__Data items__:

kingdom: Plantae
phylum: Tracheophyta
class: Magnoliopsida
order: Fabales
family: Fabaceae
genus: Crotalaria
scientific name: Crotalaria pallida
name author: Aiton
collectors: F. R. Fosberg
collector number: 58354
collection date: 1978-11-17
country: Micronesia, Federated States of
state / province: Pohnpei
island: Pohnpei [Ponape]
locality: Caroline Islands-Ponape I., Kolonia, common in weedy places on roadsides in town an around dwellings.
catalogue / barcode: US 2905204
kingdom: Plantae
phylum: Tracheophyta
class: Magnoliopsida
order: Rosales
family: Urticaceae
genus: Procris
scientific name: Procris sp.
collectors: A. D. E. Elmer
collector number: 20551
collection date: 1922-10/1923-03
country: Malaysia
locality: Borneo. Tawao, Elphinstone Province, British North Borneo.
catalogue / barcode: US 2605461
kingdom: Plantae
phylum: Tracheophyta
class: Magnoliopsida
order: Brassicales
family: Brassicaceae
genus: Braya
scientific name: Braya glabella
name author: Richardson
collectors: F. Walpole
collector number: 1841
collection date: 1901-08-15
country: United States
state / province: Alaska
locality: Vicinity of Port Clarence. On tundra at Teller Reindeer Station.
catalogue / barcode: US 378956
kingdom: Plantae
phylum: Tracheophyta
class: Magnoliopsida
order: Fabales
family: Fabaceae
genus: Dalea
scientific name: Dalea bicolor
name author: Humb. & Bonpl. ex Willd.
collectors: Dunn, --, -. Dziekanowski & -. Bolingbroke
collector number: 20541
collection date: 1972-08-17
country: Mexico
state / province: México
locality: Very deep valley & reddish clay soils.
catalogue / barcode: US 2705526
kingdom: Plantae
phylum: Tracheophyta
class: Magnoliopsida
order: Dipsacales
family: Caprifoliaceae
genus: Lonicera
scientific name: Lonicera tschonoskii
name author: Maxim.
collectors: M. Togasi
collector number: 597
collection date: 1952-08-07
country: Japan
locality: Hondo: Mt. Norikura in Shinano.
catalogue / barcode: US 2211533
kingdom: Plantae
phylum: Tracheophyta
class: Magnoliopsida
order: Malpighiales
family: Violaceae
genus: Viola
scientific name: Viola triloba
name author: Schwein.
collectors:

__WRITTEN PROBLEM__: Copy all of the data above line for line, without changing anything.

__ANSWER TO THIS PROBLEM__:
kingdom: Plantae
phylum: Tracheophyta
class: Magnoliopsida
order: Fabales
family: Fabaceae
genus: Crotalaria
scientific name: Crotalaria pallida
name author: Aiton
collectors: F. R. Fosberg
collector number: 58354
collection date: 1978-11-17
country: Micronesia, Federated States of
state / province: Pohnpei
island: Pohnpei [Ponape]
locality: Caroline Islands-Ponape I., Kolonia, common in weedy places on roadsides in town an around dwellings.
catalogue / barcode: US 2905204
kingdom: Plantae
phylum: Tracheophyta
class: Magnoliopsida
order: Rosales
family: Urticaceae
genus: Procris
scientific name: Procris sp.
collectors: A. D. E. Elmer
collector number: 20551
collection date: 1922-10/1923-03
country: Malaysia
locality: Borneo. Tawao, Elphinstone Province, British North Borneo.
catalogue / barcode: US 2605461
kingdom: Plantae
phylum: Tracheophyta
class: Magnoliopsida
order: Brassicales
family: Brassicaceae
genus: Braya
scientific name: Braya glabella
name author: Richardson
collectors: F. Walpole
collector number: 1841
collection date: 1901-08-15
country: United States
state / province: Alaska
locality: Vicinity of Port Clarence. On tundra at Teller Reindeer Station.
catalogue / barcode: US 378956
kingdom: Plantae
phylum: Tracheophyta
class: Magnoliopsida
order: Fabales
family: Fabaceae
genus: Dalea
scientific name: Dalea bicolor
name author: Humb. & Bonpl. ex Willd.
collectors: Dunn, --, -. Dziekanowski & -. Bolingbroke
collector number: 20541
collection date: 1972-08-17
country: Mexico
state / province: México
locality: Very deep valley & reddish clay soils.
catalogue / barcode: US 2705526
kingdom: Plantae
phylum: Tracheophyta
class: Magnoliopsida
order: Dipsacales
family: Caprifoliaceae
genus: Lonicera
scientific name: Lonicera tschonoskii
name author: Maxim.
collectors: M. Togasi
collector number: 597
collection date: 1952-08-07
country: Japan
locality: Hondo: Mt. Norikura in Shinano.
catalogue / barcode: US 2211533
kingdom: Plantae
phylum: Tracheophyta
class: Magnoliopsida
order: Malpighiales
family: Violaceae
genus: Viola
scientific name: Viola triloba
name author: Schwein.
collectors:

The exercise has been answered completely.